Over 125 Years of Innovation
Our philosophy of continually reinvesting in our employees, our customers, and our capabilities and technologies reflects in the positive growth of our business and the game-changing innovations our people have made for over a century. While our products and technologies have evolved, they all support the same mission we’ve committed ourselves to for the past 75 years–enhancing personal protection and situational awareness for defense forces, emergency responders, and industrial personnel operating in high performance environments. Watch the PBS documentary on Gentex and review the timeline below which both celebrate the key innovations and other activities that have had a profound impact on advancing the performance capability and safety of our customers.
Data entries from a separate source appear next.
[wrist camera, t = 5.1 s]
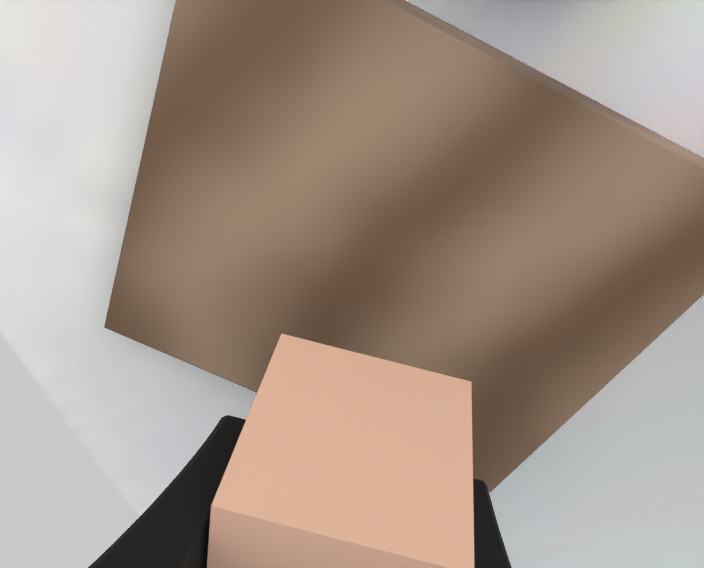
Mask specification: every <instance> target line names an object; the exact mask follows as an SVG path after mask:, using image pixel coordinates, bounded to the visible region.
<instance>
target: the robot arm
mask: <svg viewBox="0 0 704 568" xmlns="http://www.w3.org/2000/svg"><path fill="white" fill-rule="evenodd" d="M245 421H246V420H245V419H241V418H237V417H233V416H229V415H227V416H225V417H222V418H221V420H220V421H219V423H218V424H217V426H216V427H215V429H214V430H213V432H212V433H211V434H210V436H209V437H208V438H207V440H206V441H205V442H204V444H203V445H202V446H201V448H200V449H199V450H198V451H197V453H196V454H195V455H194V456H193V458H192V459H191V460H190V461H189V462H188V464H187V465H186V466H185V467H184V468H183V470H182V471H181V472H180V473H179V474H178V476H177V477H176V478H175V479H174V480H173V481H172V482H171V483H170V485H169V486H168V487H167V488H166V489H165V490H164V491H163V492H162V494H161V495H160V496H159V497H158V498H157V499H156V500H155V501H154V502H153V504H152V505H151V506H150V507H149V508H148V509H147V510H146V511H145V512H144V513H143V514H142V515H141V516H140V517H139V518H138V519H137V520H136V521H135V523H133V524H132V525H131V526H130V528H128V529H127V530H126V531H125V532H124V534H122V535H121V536H120V538H119V539H118V540H117V541H116V542H115V543H114V544H113V545H112V546H111V547H109V548H108V549H107V550H106V551H105V552H104V553H103V554H102V555H101V556H100V557H99V558H98V559H97V560H96V561H95V562H94V563H93V564H92V565H90V566H89V567H88V568H207V557H208V543H209V529H210V514H211V505H212V502H213V500H214V497H215V495H216V493H217V490H218V488H219V485H220V483H221V480H222V478H223V475H224V473H225V470H226V468H227V466H228V463H229V461H230V458H231V456H232V453H233V451H234V448H235V446H236V444H237V441H238V439H239V436H240V434H241V431H242V429H243V426H244V424H245ZM473 506H474V568H511V565H510V562H509V559H508V556H507V553H506V550H505V546H504V543H503V540H502V537H501V534H500V531H499V527H498V524H497V521H496V517H495V514H494V510H493V506H492V503H491V499H490V495H489V492H488V488H487V485H486V484H485V482H484V481H481V480H478V479H474V478H473Z"/></svg>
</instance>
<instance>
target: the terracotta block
mask: <svg viewBox="0 0 704 568" xmlns="http://www.w3.org/2000/svg"><path fill="white" fill-rule="evenodd" d="M207 568H474V506H473V445H472V384H471V381H467V380H463V379H459V378H455V377H451V376H447V375H443V374H439V373H435V372H431V371H428V370H424V369H420V368H416V367H412V366H408V365H404V364H400V363H396V362H392V361H388V360H384V359H380V358H376V357H372V356H368V355H364V354H360V353H356V352H352V351H349V350H345V349H341V348H337V347H333V346H329V345H325V344H321V343H317V342H313V341H309V340H305V339H301V338H297V337H293V336H289V335H285V334H281V336H280V338H279V341H278V343H277V345H276V348H275V350H274V353H273V355H272V358H271V360H270V363H269V365H268V368H267V370H266V372H265V375H264V377H263V380H262V382H261V385H260V387H259V390H258V392H257V394H256V397H255V399H254V402H253V404H252V407H251V409H250V412H249V414H248V417H247V419H246V421H245V424H244V426H243V429H242V431H241V434H240V436H239V439H238V441H237V444H236V446H235V448H234V451H233V453H232V456H231V458H230V461H229V463H228V466H227V468H226V470H225V473H224V475H223V478H222V480H221V483H220V485H219V488H218V490H217V493H216V495H215V497H214V500H213V502H212V505H211V514H210V529H209V543H208V557H207Z"/></svg>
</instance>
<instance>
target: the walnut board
mask: <svg viewBox="0 0 704 568" xmlns="http://www.w3.org/2000/svg"><path fill="white" fill-rule="evenodd" d="M703 294H704V158H702V157H700V156H698V155H696V154H695V153H693V152H691V151H689V150H687V149H685V148H683V147H681V146H679V145H677V144H676V143H674V142H672V141H670V140H668V139H666V138H664V137H662V136H660V135H659V134H657V133H655V132H653V131H651V130H649V129H647V128H645V127H643V126H641V125H640V124H638V123H636V122H634V121H632V120H630V119H628V118H626V117H624V116H622V115H621V114H619V113H617V112H615V111H613V110H611V109H609V108H607V107H605V106H604V105H602V104H600V103H598V102H596V101H594V100H592V99H590V98H588V97H586V96H585V95H583V94H581V93H579V92H577V91H575V90H573V89H571V88H569V87H568V86H566V85H564V84H562V83H560V82H558V81H556V80H554V79H552V78H550V77H549V76H547V75H545V74H543V73H541V72H539V71H537V70H535V69H533V68H532V67H530V66H528V65H526V64H524V63H522V62H520V61H518V60H516V59H514V58H513V57H511V56H509V55H507V54H505V53H503V52H501V51H499V50H497V49H496V48H494V47H492V46H490V45H488V44H486V43H484V42H482V41H480V40H478V39H477V38H475V37H473V36H471V35H469V34H467V33H465V32H463V31H461V30H459V29H458V28H456V27H454V26H452V25H450V24H448V23H446V22H444V21H442V20H441V19H439V18H437V17H435V16H433V15H431V14H429V13H427V12H425V11H423V10H422V9H420V8H418V7H416V6H414V5H412V4H410V3H408V2H406V1H405V0H176V3H175V7H174V12H173V16H172V21H171V25H170V30H169V35H168V39H167V44H166V48H165V53H164V57H163V62H162V66H161V71H160V76H159V80H158V85H157V89H156V94H155V98H154V103H153V107H152V112H151V117H150V121H149V126H148V130H147V135H146V139H145V144H144V149H143V153H142V158H141V162H140V167H139V171H138V176H137V180H136V185H135V190H134V194H133V199H132V203H131V208H130V212H129V217H128V221H127V226H126V231H125V235H124V240H123V244H122V249H121V253H120V258H119V263H118V267H117V272H116V276H115V281H114V285H113V290H112V294H111V299H110V304H109V308H108V313H107V317H106V322H105V326H104V327H105V328H107V329H109V330H112V331H114V332H116V333H119V334H121V335H123V336H126V337H128V338H130V339H133V340H135V341H137V342H140V343H142V344H145V345H147V346H149V347H152V348H154V349H156V350H159V351H161V352H163V353H166V354H168V355H170V356H173V357H175V358H177V359H180V360H182V361H184V362H187V363H189V364H191V365H194V366H196V367H198V368H201V369H203V370H206V371H208V372H210V373H213V374H215V375H217V376H220V377H222V378H224V379H227V380H229V381H231V382H234V383H236V384H238V385H241V386H243V387H245V388H248V389H250V390H252V391H255V392H258V390H259V387H260V385H261V382H262V380H263V377H264V375H265V372H266V370H267V368H268V365H269V363H270V360H271V358H272V355H273V353H274V350H275V348H276V345H277V343H278V341H279V338H280V336H281V334H285V335H289V336H293V337H297V338H301V339H305V340H309V341H313V342H317V343H321V344H325V345H329V346H333V347H337V348H341V349H345V350H349V351H352V352H356V353H360V354H364V355H368V356H372V357H376V358H380V359H384V360H388V361H392V362H396V363H400V364H404V365H408V366H412V367H416V368H420V369H424V370H428V371H431V372H435V373H439V374H443V375H447V376H451V377H455V378H459V379H463V380H467V381H471V384H472V445H473V478H474V479H478V480H481V481H484V482H485V484H486V485H487V488H488V491H489V492H491V491H492V490H493V489H494V488H495V487H496V486H497V485H498V484H499V483H500V482H502V481H503V480H504V479H505V478H506V477H507V476H508V475H509V474H510V473H511V472H512V471H513V470H515V469H516V468H517V467H518V466H519V465H520V464H521V463H522V462H523V461H524V460H525V459H526V458H527V457H529V456H530V455H531V454H532V453H533V452H534V451H535V450H536V449H537V448H538V447H539V446H540V445H541V444H543V443H544V442H545V441H546V440H547V439H548V438H549V437H550V436H551V435H552V434H553V433H554V432H556V431H557V430H558V429H559V428H560V427H561V426H562V425H563V424H564V423H565V422H566V421H567V420H568V419H570V418H571V417H572V416H573V415H574V414H575V413H576V412H577V411H578V410H579V409H580V408H581V407H582V406H584V405H585V404H586V403H587V402H588V401H589V400H590V399H591V398H592V397H593V396H594V395H595V394H597V393H598V392H599V391H600V390H601V389H602V388H603V387H604V386H605V385H606V384H607V383H608V382H609V381H611V380H612V379H613V378H614V377H615V376H616V375H617V374H618V373H619V372H620V371H621V370H622V369H623V368H625V367H626V366H627V365H628V364H629V363H630V362H631V361H632V360H633V359H634V358H635V357H636V356H638V355H639V354H640V353H641V352H642V351H643V350H644V349H645V348H646V347H647V346H648V345H649V344H650V343H652V342H653V341H654V340H655V339H656V338H657V337H658V336H659V335H660V334H661V333H662V332H663V331H664V330H666V329H667V328H668V327H669V326H670V325H671V324H672V323H673V322H674V321H675V320H676V319H677V318H679V317H680V316H681V315H682V314H683V313H684V312H685V311H686V310H687V309H688V308H689V307H690V306H691V305H693V304H694V303H695V302H696V301H697V300H698V299H699V298H700V297H701V296H702V295H703Z"/></svg>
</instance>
1894—Silk Fiber Manufacturing
Gentex’s capabilities and technologies have evolved significantly from its early silk fiber lineage as the Klots Throwing Company of Carbondale, Pennsylvania. Originally located in New York, the company’s silk throwing plant, owned by Henry Durrell Klots, burned down in 1894. In response, Klots’ bookkeeper, Marcus Frieder, suggested rebuilding the company’s production facility in Carbondale, PA, to engage an untapped workforce—the wives and daughters of local coal miners. Klots agreed and named Marcus Frieder manager of the new plant. He was eventually promoted to General Manager and, upon Klots’ death in 1914, was named president of the company.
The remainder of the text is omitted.